January 18, 2023
Incubators and Venture Builders are groups that help early-stage startups grow and develop. They do this by giving them resources like space, mentorship, and access to funding. There are a few things you can do to make your incubator work better:
Take stock in new businesses — By buying a piece of the startups in your incubator, you can make sure that your interests are aligned with theirs and add value with your knowledge and connections.
Invest time and services in exchange for equity — Incubators can help with money, but they can also invest time and services in exchange for equity.
This can help you get the most out of your startup investments and make sure you have a lot riding on their success.
Use your network to your advantage — Incubators often have strong networks of industry experts, investors, and other important people who can help the startups in their portfolio. By using these connections, incubators can help their portfolio companies find, screen, and get help from startups.
Charge for expert services — Incubators can also make money by charging startups for the work they do using their expert services. This can help the incubator make more money and also help the startups while creating jobs for their expert network.
Pay experts and service providers with sweat equity — Instead of paying experts and service providers with cash, incubators can also think about using sweat equity (carry) from the portfolio as payment.
This can give experts and service providers a reason to work harder to make sure that the startups in the incubator are successful.
Reinvest in the best startups — Incubators can also think about reinvesting in the best-performing startups in their portfolio, which can help to drive more growth and value. They don’t need a dual structure (Studio + fund) to do that well.
Build a portfolio of startups from different industries and stages of development. Lastly, incubators can improve their performance by building a portfolio of startups from different industries and stages of development. This can help spread risk and give the incubator a better chance of being successful.
Raise continuously and progressively — For Venture Studios, it is important to make it easy for investors to invest at any time, in order to attract and retain capital. This can be done by providing a seamless and user-friendly online platform that allows investors to quickly and easily invest in the studio’s portfolio companies through FAST tokens. This platform should be accessible from anywhere and at any time, allowing investors to make quick investment decisions and take advantage of opportunities as they arise. Additionally, the platform should be designed to be compliant with securities regulations and provide investors with transparency, immutability and security of transactions. By making it easy for investors to invest at any time, venture studios can attract and retain more capital, and ultimately drive growth and success for their portfolio companies.
Fungible Asset-backed Security Token, or FAST, is a technology platform that lets people buy and sell privately held securities, like those issued by startups. There are a few reasons why incubators might not be able to work at their best without FAST or a similar platform:
Venture capital (VC) funds and special-purpose vehicles (SPVs) may not be flexible or liquid enough. SPVs and VC funds can be good ways to invest in startups, but there are some problems to think about. First of all, these funds usually need a track record and endless patience and connection to attract investors. Lastly, the carried interest (sweat equity) from these funds isn’t always easy to use to pay experts on a large scale, which can make it harder to find and keep top talent.

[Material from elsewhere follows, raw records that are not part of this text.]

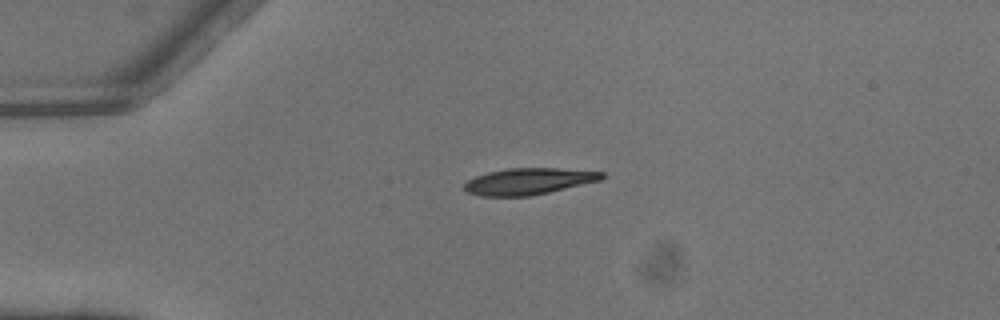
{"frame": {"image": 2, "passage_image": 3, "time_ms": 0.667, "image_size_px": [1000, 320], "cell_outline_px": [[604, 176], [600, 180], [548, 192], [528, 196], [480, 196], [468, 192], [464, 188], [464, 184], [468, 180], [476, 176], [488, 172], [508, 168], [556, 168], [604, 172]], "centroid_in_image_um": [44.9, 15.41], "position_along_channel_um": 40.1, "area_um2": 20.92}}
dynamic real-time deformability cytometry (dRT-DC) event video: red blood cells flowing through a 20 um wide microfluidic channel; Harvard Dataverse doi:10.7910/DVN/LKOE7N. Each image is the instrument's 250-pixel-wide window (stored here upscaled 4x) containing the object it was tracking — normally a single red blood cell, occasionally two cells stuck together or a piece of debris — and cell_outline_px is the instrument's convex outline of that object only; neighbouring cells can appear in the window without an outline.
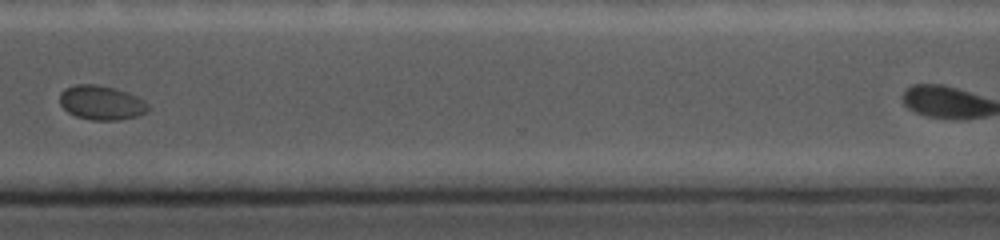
{"species": "common noctule bat (a hibernating species)", "species_latin": "Nyctalus noctula", "temperature_condition": "cold", "stored_images_in_passage": 9, "camera_frame_rate_fps": 5000, "um_per_image_px": 0.085, "animal": {"sex": "female", "body_mass_g": 19.0, "forearm_length_mm": 56.7}, "frame": {"image": 1, "passage_image": 8, "time_ms": 8.2, "image_size_px": [1000, 240], "cell_outline_px": [[148, 112], [136, 116], [120, 120], [92, 120], [76, 116], [68, 112], [60, 104], [60, 92], [64, 88], [76, 84], [96, 84], [116, 88], [136, 96], [144, 100], [148, 104]], "centroid_in_image_um": [8.61, 8.72], "position_along_channel_um": 362.0, "area_um2": 17.74}}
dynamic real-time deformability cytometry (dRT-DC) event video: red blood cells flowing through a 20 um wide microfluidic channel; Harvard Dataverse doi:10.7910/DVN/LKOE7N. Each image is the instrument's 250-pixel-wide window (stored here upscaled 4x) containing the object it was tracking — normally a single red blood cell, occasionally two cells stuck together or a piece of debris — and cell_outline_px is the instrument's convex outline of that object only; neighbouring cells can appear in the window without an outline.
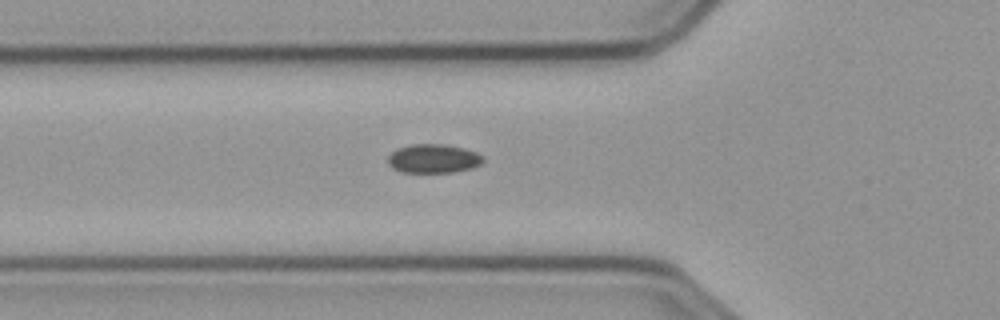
{"species": "common noctule bat (a hibernating species)", "species_latin": "Nyctalus noctula", "temperature_condition": "cold", "stored_images_in_passage": 40, "camera_frame_rate_fps": 3000, "um_per_image_px": 0.085, "animal": {"sex": "male", "body_mass_g": 23.1, "forearm_length_mm": 52.7}, "frame": {"image": 1, "passage_image": 9, "time_ms": 2.667, "image_size_px": [1000, 320], "cell_outline_px": [[484, 160], [480, 164], [472, 168], [452, 172], [404, 172], [392, 168], [388, 164], [388, 156], [396, 148], [412, 144], [444, 144], [464, 148], [476, 152], [484, 156]], "centroid_in_image_um": [36.84, 13.47], "position_along_channel_um": 89.0, "area_um2": 16.07}}
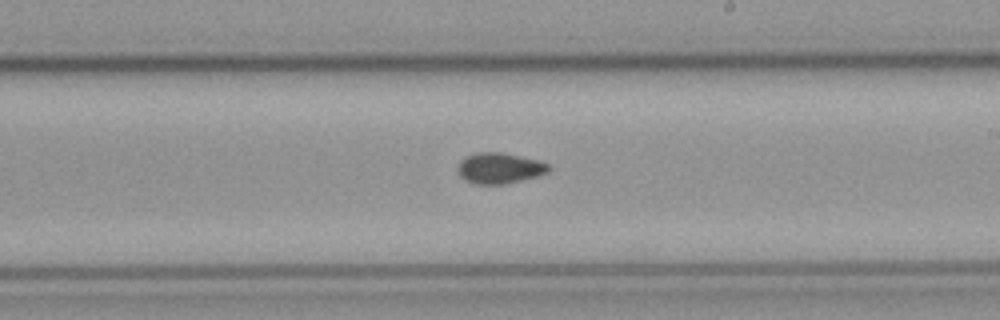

On the other hand, FAST makes buying and selling privately held securities easier and more liquid. This makes it a better choice for incubators that want to improve their performance. Lack of liquidity can make it harder to re-use capital and put it to better use. For incubators to be able to cover their operating costs and put more money into startups to increase diversification, they need to be able to quickly recycle capital. Without the money that FAST or a VC fund gives them, it might be harder for incubators to do this. But FAST has a number of benefits in terms of liquidity that can help incubators improve the performance of their portfolios. For instance, FAST lets incubators invest in startups in small amounts over time, which can be better for managing risk. Also, unlike closed-ended funds and SPVs, investors and operating partners can join FAST at any time, which makes it easier for networks to work together.
Lastly, FAST lets incubators get more money without selling startup shares. They can do this by selling FAST tokens, which are economic interests in the whole portfolio. This can help incubators keep their stake in the startups while still recycling capital to use more effectively.
FAST gets rid of administrative work and gives better options for getting cash — Using FAST or a similar platform can help cut down on the paperwork needed to buy and sell privately-held securities. It can also give everyone involved better liquidity options. This could help incubators work better and more efficiently. People often underestimate how much work it takes to manage a portfolio of privately held securities, but FAST can help to make this process easier in several ways. For example, FAST can make it easier to track and manage ownership interests by automating the process. This makes it less important to keep records by hand.
Also, FAST can offer a clear and open platform for buying and selling securities, making it less likely that mistakes or misunderstandings will happen. By using FAST, incubators can focus on helping their startups grow and develop instead of being bogged down by paperwork.
If you want to improve the performance of your incubator and are thinking about using FAST or a similar platform, we recommend that you run some scenarios to see what the benefits might be. By simulating different situations and looking at the results, you can learn more about how FAST can help your incubator work better. This can include looking at the effects of different investment strategies, figuring out how liquid and flexible FAST is, and figuring out how to get more people involved in the network and recycle capital more effectively.